Markit iBoxx Asian Local Bond Index (ALBI)
For the month ending 28 February 2019
For the year ending 28 February 2019
Source: Markit iBoxx Asian Local Currency Bond Indices, Bloomberg, 28 February 2019
Note: Bond returns refer to ALBI indices quoted in local currencies while FX refers to local currency movement against USD. Returns are based on historical prices. Past performance is not necessarily indicative of future performance.
Inflationary pressures moderated further
Headline Consumer Price Index (CPI) inflation prints across Asia moderated further in January. Lower food inflation prompted the drop in Indonesia and China's headline CPI. In Thailand, lower energy and transportation prices dragged the headline number down to 0.27% (from 0.36%). Similarly, the moderation in inflationary pressures in the Philippines and South Korea were driven largely by softer transport inflation. A sharp drop in retail fuel prices prompted consumer prices in Malaysia to decline for the first time since November 2009. Elsewhere, headline CPI in Singapore eased to 0.4% (from 0.5%) in January, on the back of a slower pace of increase in the cost of electricity and gas, which outweighed higher inflation in services.
Fourth quarter GDP growth accelerated in Thailand and Malaysia, but moderated in Singapore
GDP growth in Thailand printed 3.7% Year-on-Year (YoY) in the last three months of 2018, faster than the downwardly revised 3.2% growth in the third quarter. Private consumption growth edged up and gross fixed capital formation growth rose, while external demand remained weak. Overall, the Thai economy posted 4.1% growth in 2018, up slightly from 4.0% in the previous year. Growth in Malaysia similarly recovered in the fourth quarter, registering 4.7% YoY. Economic activity was supported by a stronger net export contribution while contribution from domestic demand fell. In Singapore, fourth quarter YoY growth was revised lower – to 1.9% from 2.2% - prompted largely by softer manufacturing sector growth. Elsewhere, GDP growth in Indonesia was steady at 5.2%, unchanged from the previous quarter.
India cuts interest rates by 25bps
The Reserve Bank of India (RBI) surprised markets by lowering its key lending rate by 25bps. The central bank also changed its policy stance back to 'neutral" from "calibrated tightening". In addition, it pared its inflation forecasts to 2.8% YoY for the fourth quarter of Fiscal Year (FY) 2019 (ending March), and to 3.2-3.4% for the first half of FY20, citing lower food and oil prices. Notably, this was the first policy meeting chaired by new RBI Governor Shaktikanta Das.

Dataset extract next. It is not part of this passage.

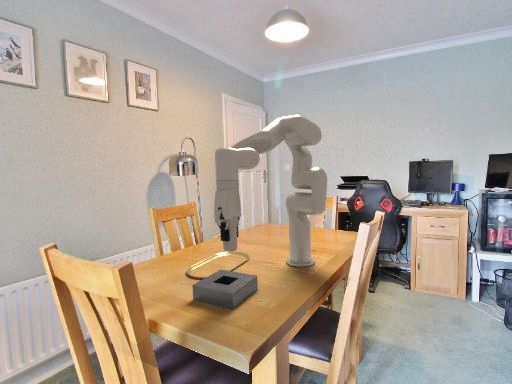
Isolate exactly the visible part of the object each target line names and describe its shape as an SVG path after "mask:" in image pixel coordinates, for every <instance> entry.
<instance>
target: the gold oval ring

Maintain preference for China bonds and bond markets with high carry
We maintain that the Fed's dovish pivot indicates demand for regional bonds will be well supported. Against such backdrop, we hold a positive bias towards high yielders, such as Indonesian and Philippine bonds. Our positive view on Indonesia is further encouraged by relatively stable inflationary pressures and a central bank that remains focused on financial stability. We also note that the government has front-loaded supply and has already issued about 27% of budgeted gross issuance for the year. Meanwhile, inflationary pressures in the Philippines continue to moderate. As inflation expectations adjust lower, demand for Philippine bonds is likely to be supported. Separately, we believe the inclusion of RMB-denominated government bonds into Bloomberg's index will be a boost to demand.

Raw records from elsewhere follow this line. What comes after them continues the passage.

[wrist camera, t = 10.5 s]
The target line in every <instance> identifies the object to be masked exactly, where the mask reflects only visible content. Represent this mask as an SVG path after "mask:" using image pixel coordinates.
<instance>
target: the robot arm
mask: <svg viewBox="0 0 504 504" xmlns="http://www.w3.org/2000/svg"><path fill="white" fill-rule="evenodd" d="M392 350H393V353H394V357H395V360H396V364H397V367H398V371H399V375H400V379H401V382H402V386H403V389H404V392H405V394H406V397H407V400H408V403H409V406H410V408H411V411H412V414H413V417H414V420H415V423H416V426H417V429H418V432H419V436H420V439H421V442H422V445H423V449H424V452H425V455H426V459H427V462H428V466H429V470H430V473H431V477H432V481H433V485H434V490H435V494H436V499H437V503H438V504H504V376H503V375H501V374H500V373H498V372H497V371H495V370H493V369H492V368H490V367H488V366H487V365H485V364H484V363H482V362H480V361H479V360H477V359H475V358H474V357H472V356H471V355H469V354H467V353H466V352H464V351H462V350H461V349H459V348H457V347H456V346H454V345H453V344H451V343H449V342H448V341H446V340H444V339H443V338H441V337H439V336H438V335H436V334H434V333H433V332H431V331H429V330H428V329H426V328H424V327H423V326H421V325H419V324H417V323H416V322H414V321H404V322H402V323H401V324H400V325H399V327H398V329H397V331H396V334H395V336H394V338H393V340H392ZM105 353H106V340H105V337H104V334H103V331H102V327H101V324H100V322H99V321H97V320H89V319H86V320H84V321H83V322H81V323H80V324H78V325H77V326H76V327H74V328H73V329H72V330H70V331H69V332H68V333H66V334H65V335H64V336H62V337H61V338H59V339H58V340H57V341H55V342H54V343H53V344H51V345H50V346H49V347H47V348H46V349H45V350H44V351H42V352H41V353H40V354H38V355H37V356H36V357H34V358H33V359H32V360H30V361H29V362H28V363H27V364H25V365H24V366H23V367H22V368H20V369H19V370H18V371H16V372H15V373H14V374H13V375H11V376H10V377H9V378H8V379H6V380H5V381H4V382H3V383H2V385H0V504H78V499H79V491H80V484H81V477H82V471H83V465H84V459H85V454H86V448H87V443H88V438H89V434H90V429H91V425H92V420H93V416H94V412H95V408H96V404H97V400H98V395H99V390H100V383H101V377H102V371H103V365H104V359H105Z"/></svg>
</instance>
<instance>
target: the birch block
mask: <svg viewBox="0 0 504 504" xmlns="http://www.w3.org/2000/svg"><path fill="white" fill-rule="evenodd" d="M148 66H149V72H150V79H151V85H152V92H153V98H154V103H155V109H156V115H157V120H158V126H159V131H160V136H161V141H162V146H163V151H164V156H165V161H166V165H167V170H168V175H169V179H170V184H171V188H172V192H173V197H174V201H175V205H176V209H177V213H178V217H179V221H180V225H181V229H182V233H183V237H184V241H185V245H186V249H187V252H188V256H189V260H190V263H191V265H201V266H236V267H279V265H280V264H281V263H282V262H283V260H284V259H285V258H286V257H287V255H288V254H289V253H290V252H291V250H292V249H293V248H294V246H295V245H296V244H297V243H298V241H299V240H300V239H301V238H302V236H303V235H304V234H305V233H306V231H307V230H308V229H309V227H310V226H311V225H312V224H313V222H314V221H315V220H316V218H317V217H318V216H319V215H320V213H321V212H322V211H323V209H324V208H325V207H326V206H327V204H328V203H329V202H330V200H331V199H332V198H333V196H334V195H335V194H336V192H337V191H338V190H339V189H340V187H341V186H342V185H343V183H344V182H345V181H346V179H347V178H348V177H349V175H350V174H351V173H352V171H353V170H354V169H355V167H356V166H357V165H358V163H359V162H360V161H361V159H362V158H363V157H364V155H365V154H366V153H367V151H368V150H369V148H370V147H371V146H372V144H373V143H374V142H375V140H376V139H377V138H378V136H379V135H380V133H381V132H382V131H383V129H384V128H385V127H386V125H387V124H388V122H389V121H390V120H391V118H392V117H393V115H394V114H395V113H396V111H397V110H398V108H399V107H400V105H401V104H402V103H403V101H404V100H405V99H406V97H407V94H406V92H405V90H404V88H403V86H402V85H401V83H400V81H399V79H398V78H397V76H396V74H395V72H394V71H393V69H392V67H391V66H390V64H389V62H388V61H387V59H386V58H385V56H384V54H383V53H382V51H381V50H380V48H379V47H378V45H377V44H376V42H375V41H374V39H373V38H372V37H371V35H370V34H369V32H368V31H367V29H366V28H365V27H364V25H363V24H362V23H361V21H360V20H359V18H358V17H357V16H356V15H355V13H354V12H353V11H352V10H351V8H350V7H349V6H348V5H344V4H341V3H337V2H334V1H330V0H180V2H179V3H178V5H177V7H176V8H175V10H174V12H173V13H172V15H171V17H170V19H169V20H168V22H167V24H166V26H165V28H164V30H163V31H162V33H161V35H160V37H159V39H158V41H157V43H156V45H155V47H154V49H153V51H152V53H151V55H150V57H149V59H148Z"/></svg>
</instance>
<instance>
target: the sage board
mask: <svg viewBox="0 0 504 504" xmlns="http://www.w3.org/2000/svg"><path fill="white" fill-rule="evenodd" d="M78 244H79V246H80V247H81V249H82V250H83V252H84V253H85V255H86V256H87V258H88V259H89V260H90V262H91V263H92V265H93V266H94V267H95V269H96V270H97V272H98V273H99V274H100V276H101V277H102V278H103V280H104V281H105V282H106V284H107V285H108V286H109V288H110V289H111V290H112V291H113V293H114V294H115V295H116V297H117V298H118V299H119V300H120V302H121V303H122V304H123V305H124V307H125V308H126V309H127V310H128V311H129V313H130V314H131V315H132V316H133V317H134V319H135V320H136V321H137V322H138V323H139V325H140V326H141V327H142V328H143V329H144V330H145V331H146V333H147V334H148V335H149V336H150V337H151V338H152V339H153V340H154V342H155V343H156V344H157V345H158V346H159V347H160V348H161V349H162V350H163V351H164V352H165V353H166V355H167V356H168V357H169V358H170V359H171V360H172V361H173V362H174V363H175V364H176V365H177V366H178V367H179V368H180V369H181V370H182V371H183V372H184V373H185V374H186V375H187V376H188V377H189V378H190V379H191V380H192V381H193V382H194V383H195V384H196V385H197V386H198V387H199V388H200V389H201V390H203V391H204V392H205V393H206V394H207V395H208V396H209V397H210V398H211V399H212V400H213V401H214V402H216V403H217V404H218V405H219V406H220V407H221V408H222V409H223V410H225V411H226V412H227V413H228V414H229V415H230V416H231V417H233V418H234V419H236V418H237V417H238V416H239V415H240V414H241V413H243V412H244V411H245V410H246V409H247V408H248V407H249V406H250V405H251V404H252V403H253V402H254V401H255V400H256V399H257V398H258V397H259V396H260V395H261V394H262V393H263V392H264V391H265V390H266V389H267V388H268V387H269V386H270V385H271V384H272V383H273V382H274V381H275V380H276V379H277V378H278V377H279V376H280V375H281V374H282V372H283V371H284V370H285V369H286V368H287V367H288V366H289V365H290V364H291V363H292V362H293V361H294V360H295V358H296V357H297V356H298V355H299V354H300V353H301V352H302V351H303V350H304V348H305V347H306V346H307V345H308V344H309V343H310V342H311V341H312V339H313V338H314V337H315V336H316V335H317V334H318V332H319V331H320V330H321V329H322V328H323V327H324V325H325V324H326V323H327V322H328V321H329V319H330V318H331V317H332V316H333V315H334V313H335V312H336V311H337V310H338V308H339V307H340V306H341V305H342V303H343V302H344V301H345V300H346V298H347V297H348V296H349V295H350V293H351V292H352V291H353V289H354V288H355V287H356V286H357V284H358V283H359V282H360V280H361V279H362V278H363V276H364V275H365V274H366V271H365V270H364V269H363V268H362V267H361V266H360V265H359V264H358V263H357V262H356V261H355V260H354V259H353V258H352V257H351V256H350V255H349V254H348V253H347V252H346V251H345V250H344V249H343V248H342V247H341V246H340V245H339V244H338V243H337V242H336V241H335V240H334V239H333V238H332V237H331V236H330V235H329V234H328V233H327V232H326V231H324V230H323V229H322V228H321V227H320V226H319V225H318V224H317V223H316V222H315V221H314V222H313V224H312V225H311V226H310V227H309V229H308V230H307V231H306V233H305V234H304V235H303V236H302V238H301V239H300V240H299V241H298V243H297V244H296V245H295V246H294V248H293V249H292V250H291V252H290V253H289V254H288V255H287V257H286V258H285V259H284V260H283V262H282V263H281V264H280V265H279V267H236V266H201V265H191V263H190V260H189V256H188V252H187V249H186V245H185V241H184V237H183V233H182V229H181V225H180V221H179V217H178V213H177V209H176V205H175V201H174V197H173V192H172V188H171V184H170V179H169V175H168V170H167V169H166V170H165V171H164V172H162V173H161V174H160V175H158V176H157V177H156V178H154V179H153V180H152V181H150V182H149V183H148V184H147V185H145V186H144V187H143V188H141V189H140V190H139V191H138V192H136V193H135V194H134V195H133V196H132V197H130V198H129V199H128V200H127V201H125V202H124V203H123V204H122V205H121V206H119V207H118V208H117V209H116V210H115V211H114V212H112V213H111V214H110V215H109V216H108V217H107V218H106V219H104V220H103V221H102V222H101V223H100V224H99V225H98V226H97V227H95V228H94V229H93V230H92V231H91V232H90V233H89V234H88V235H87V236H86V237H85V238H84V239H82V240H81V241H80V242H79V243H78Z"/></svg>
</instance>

Expect Asian currencies to generally do well
A more accommodative Fed is likely to provide a tailwind for regional currencies to appreciate vis-à-vis the USD. We anticipate the RMB to outperform regional peers, on the view that the inclusion of RMB-denominated bonds into Bloomberg's index, together with progress in trade talks with the US, will offer strong support for the currency.
Another month of positive returns for Asian credit
Overall Asian credit rose in February, helped by the rally in risk assets. Asian high-grade returned 0.68% and Asian high-yield corporates returned 1.61% as tightening in spreads more than offset the slight rise in UST yields. Broadly, spread compression between lower-rated high-grade and high-yield issues against their better quality counterparts continued with the improving sentiment. As risk assets rallied, UST yields rose. The UST yield curve steepened slightly, with the difference between 2-year and 10-year UST yields rising 3bps to 20bps.

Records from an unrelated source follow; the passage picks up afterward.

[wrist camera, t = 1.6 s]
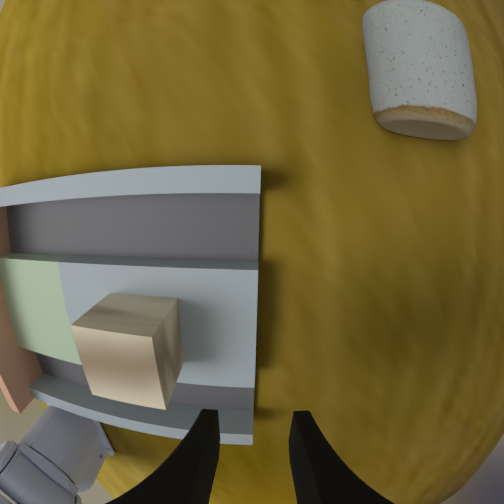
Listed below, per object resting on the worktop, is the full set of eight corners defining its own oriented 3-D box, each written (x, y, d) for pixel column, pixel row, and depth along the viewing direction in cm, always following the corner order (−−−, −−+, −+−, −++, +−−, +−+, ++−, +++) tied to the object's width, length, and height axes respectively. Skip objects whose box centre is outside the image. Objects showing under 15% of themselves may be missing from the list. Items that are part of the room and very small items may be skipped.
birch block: (184, 362, 19) (165, 409, 14) (121, 354, 19) (92, 394, 14) (177, 298, 17) (151, 337, 12) (109, 292, 17) (70, 325, 13)
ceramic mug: (355, 132, 17) (412, 107, 10) (346, 34, 15) (385, -20, 8) (465, 153, 17) (532, 151, 10) (454, 67, 15) (510, 42, 8)
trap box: (253, 417, 23) (252, 472, 16) (40, 377, 23) (11, 409, 17) (260, 169, 18) (261, 160, 12) (1, 190, 18) (-47, 197, 12)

China’s aggregate financing data hit a record high; limited impact from India-Pakistan tensions
China’s reported new loan and aggregate financing data hit a record high in January, suggesting that policymakers’ push towards easing credit access to private enterprises is bearing fruit. Details revealed a significant increase in corporate bond and local government special bond issuance, as well as recovery in shadow credit. Easing liquidity remains a policy focal point, with China Banking and Insurance Regulatory Commission (CBIRC) announcing the government is targeting a more than 30% increase in outstanding loans to small, micro companies this year. The CBIRC added that it will ensure that more of the new loans will be extended to private companies. Meanwhile, the flare-up in India-Pakistan tensions following the attacks in Kashmir had some short-lived impact to India credit spreads so far. Separately, the inability to reach an agreement on “denuclearisation” during the meetings in Hanoi between Kim Jong Un and US President Trump did not have any impact to Korea credit spreads or the broader market sentiment.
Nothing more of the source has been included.